• **Requirement**
Copy out the full data exactly as given; pictures should not be included.

[Extracted records]
=== Begin Enclosure ===

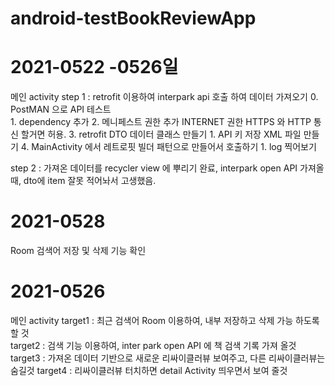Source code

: # android-testBookReviewApp

# 2021-0522 -0526일
  메인 activity 
  step 1 : retrofit 이용하여 interpark api 호출 하여 데이터 가져오기
    0. PostMAN 으로 API 테스트   
    1. dependency 추가 
    2. 메니페스트 권한 추가 INTERNET 권한 HTTPS 와 HTTP 통신 할거면 허용.
    3. retrofit DTO 데이터 클래스 만들기
        1. API 키 저장 XML 파일 만들기
    4. MainActivity 에서 레트로핏 빌더 패턴으로 만들어서 호출하기 
        1. log 찍어보기 
   
  step 2 : 가져온 데이터를 recycler view 에 뿌리기 
  완료, interpark open API 가져올때, dto에 item 잘못 적어놔서 고생했음. 
    
# 2021-0528 
   Room 검색어 저장 및 삭제 기능 확인 
# 2021-0526 
  메인 activity 
  target1 : 최근 검색어 Room 이용하여, 내부 저장하고 삭제 가능 하도록 할 것  
  target2 : 검색 기능 이용하여, inter park open API 에 책 검색 기록 가져 올것 
  target3 : 가져온 데이터 기반으로 새로운 리싸이클러뷰 보여주고, 다른 리싸이클러뷰는 숨길것 
  target4 : 리싸이클러뷰 터치하면 detail Activity 띄우면서 보여 줄것 
  
  
 
 
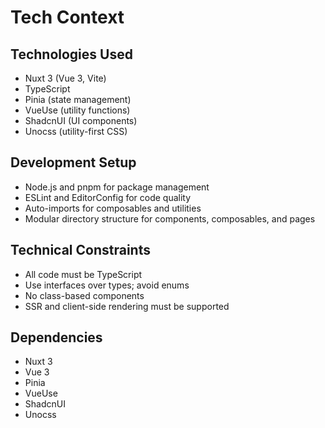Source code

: # Tech Context

## Technologies Used
- Nuxt 3 (Vue 3, Vite)
- TypeScript
- Pinia (state management)
- VueUse (utility functions)
- ShadcnUI (UI components)
- Unocss (utility-first CSS)

## Development Setup
- Node.js and pnpm for package management
- ESLint and EditorConfig for code quality
- Auto-imports for composables and utilities
- Modular directory structure for components, composables, and pages

## Technical Constraints
- All code must be TypeScript
- Use interfaces over types; avoid enums
- No class-based components
- SSR and client-side rendering must be supported

## Dependencies
- Nuxt 3
- Vue 3
- Pinia
- VueUse
- ShadcnUI
- Unocss 
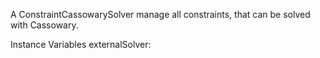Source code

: A ConstraintCassowarySolver manage all constraints, that can be solved with Cassowary.

Instance Variables
	externalSolver:		<Object>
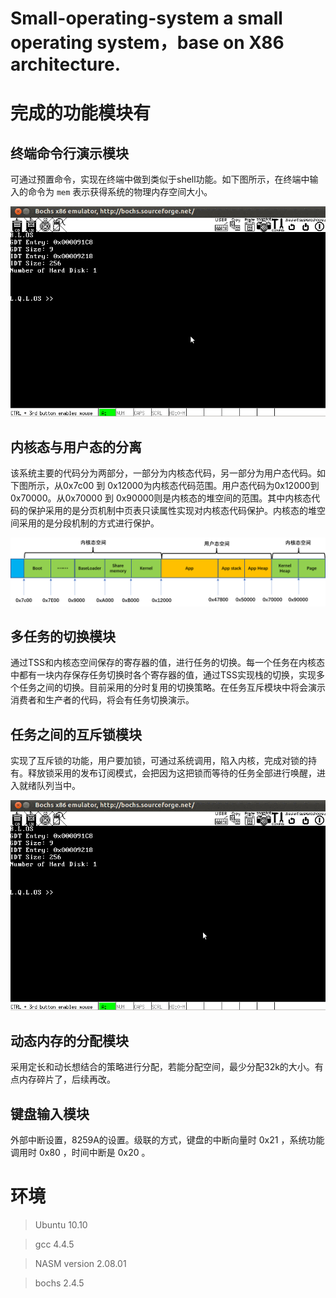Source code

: # Small-operating-system a small operating system，base on X86 architecture.

# 完成的功能模块有

## 终端命令行演示模块
可通过预置命令，实现在终端中做到类似于shell功能。如下图所示，在终端中输入的命令为 `mem` 表示获得系统的物理内存空间大小。

![image](https://github.com/Buildings-Lei/Small-operating-system-/blob/main/images/mem.gif)

## 内核态与用户态的分离
该系统主要的代码分为两部分，一部分为内核态代码，另一部分为用户态代码。如下图所示，从0x7c00 到 0x12000为内核态代码范围。用户态代码为0x12000到0x70000。从0x70000 到 0x90000则是内核态的堆空间的范围。其中内核态代码的保护采用的是分页机制中页表只读属性实现对内核态代码保护。内核态的堆空间采用的是分段机制的方式进行保护。

![image](https://github.com/Buildings-Lei/Small-operating-system-/blob/main/images/memory.png)

## 多任务的切换模块
通过TSS和内核态空间保存的寄存器的值，进行任务的切换。每一个任务在内核态中都有一块内存保存任务切换时各个寄存器的值，通过TSS实现栈的切换，实现多个任务之间的切换。目前采用的分时复用的切换策略。在任务互斥模块中将会演示消费者和生产者的代码，将会有任务切换演示。

## 任务之间的互斥锁模块
实现了互斥锁的功能，用户要加锁，可通过系统调用，陷入内核，完成对锁的持有。释放锁采用的发布订阅模式，会把因为这把锁而等待的任务全部进行唤醒，进入就绪队列当中。

![image](https://github.com/Buildings-Lei/Small-operating-system-/blob/main/images/demo1.gif)

## 动态内存的分配模块

采用定长和动长想结合的策略进行分配，若能分配空间，最少分配32k的大小。有点内存碎片了，后续再改。

## 键盘输入模块

外部中断设置，8259A的设置。级联的方式，键盘的中断向量时 0x21 ，系统功能调用时 0x80 ，时间中断是 0x20 。


# 环境

> Ubuntu 10.10 

> gcc 4.4.5

> NASM version 2.08.01

> bochs 2.4.5



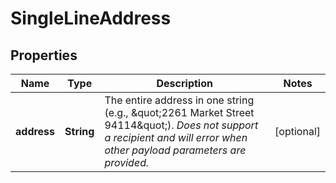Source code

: 

# SingleLineAddress


## Properties

Name | Type | Description | Notes
------------ | ------------- | ------------- | -------------
**address** | **String** | The entire address in one string (e.g., \&quot;2261 Market Street 94114\&quot;). _Does not support a recipient and will error when other payload parameters are provided._  |  [optional]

=== End Enclosure ===

• **Task result**
Source code

: # android-testBookReviewApp

# 2021-0522 -0526일
  메인 activity 
  step 1 : retrofit 이용하여 interpark api 호출 하여 데이터 가져오기
    0. PostMAN 으로 API 테스트   
    1. dependency 추가 
    2. 메니페스트 권한 추가 INTERNET 권한 HTTPS 와 HTTP 통신 할거면 허용.
    3. retrofit DTO 데이터 클래스 만들기
        1. API 키 저장 XML 파일 만들기
    4. MainActivity 에서 레트로핏 빌더 패턴으로 만들어서 호출하기 
        1. log 찍어보기 
   
  step 2 : 가져온 데이터를 recycler view 에 뿌리기 
  완료, interpark open API 가져올때, dto에 item 잘못 적어놔서 고생했음. 
    
# 2021-0528 
   Room 검색어 저장 및 삭제 기능 확인 
# 2021-0526 
  메인 activity 
  target1 : 최근 검색어 Room 이용하여, 내부 저장하고 삭제 가능 하도록 할 것  
  target2 : 검색 기능 이용하여, inter park open API 에 책 검색 기록 가져 올것 
  target3 : 가져온 데이터 기반으로 새로운 리싸이클러뷰 보여주고, 다른 리싸이클러뷰는 숨길것 
  target4 : 리싸이클러뷰 터치하면 detail Activity 띄우면서 보여 줄것 
  
  
 
 
Source code

: # Tech Context

## Technologies Used
- Nuxt 3 (Vue 3, Vite)
- TypeScript
- Pinia (state management)
- VueUse (utility functions)
- ShadcnUI (UI components)
- Unocss (utility-first CSS)

## Development Setup
- Node.js and pnpm for package management
- ESLint and EditorConfig for code quality
- Auto-imports for composables and utilities
- Modular directory structure for components, composables, and pages

## Technical Constraints
- All code must be TypeScript
- Use interfaces over types; avoid enums
- No class-based components
- SSR and client-side rendering must be supported

## Dependencies
- Nuxt 3
- Vue 3
- Pinia
- VueUse
- ShadcnUI
- Unocss 
Source code

: A ConstraintCassowarySolver manage all constraints, that can be solved with Cassowary.

Instance Variables
	externalSolver:		<Object>
Source code

: # Small-operating-system a small operating system，base on X86 architecture.

# 完成的功能模块有

## 终端命令行演示模块
可通过预置命令，实现在终端中做到类似于shell功能。如下图所示，在终端中输入的命令为 `mem` 表示获得系统的物理内存空间大小。

![image](https://github.com/Buildings-Lei/Small-operating-system-/blob/main/images/mem.gif)

## 内核态与用户态的分离
该系统主要的代码分为两部分，一部分为内核态代码，另一部分为用户态代码。如下图所示，从0x7c00 到 0x12000为内核态代码范围。用户态代码为0x12000到0x70000。从0x70000 到 0x90000则是内核态的堆空间的范围。其中内核态代码的保护采用的是分页机制中页表只读属性实现对内核态代码保护。内核态的堆空间采用的是分段机制的方式进行保护。

![image](https://github.com/Buildings-Lei/Small-operating-system-/blob/main/images/memory.png)

## 多任务的切换模块
通过TSS和内核态空间保存的寄存器的值，进行任务的切换。每一个任务在内核态中都有一块内存保存任务切换时各个寄存器的值，通过TSS实现栈的切换，实现多个任务之间的切换。目前采用的分时复用的切换策略。在任务互斥模块中将会演示消费者和生产者的代码，将会有任务切换演示。

## 任务之间的互斥锁模块
实现了互斥锁的功能，用户要加锁，可通过系统调用，陷入内核，完成对锁的持有。释放锁采用的发布订阅模式，会把因为这把锁而等待的任务全部进行唤醒，进入就绪队列当中。

![image](https://github.com/Buildings-Lei/Small-operating-system-/blob/main/images/demo1.gif)

## 动态内存的分配模块

采用定长和动长想结合的策略进行分配，若能分配空间，最少分配32k的大小。有点内存碎片了，后续再改。

## 键盘输入模块

外部中断设置，8259A的设置。级联的方式，键盘的中断向量时 0x21 ，系统功能调用时 0x80 ，时间中断是 0x20 。


# 环境

> Ubuntu 10.10 

> gcc 4.4.5

> NASM version 2.08.01

> bochs 2.4.5



Source code

: 

# SingleLineAddress


## Properties

Name | Type | Description | Notes
------------ | ------------- | ------------- | -------------
**address** | **String** | The entire address in one string (e.g., \&quot;2261 Market Street 94114\&quot;). _Does not support a recipient and will error when other payload parameters are provided._  |  [optional]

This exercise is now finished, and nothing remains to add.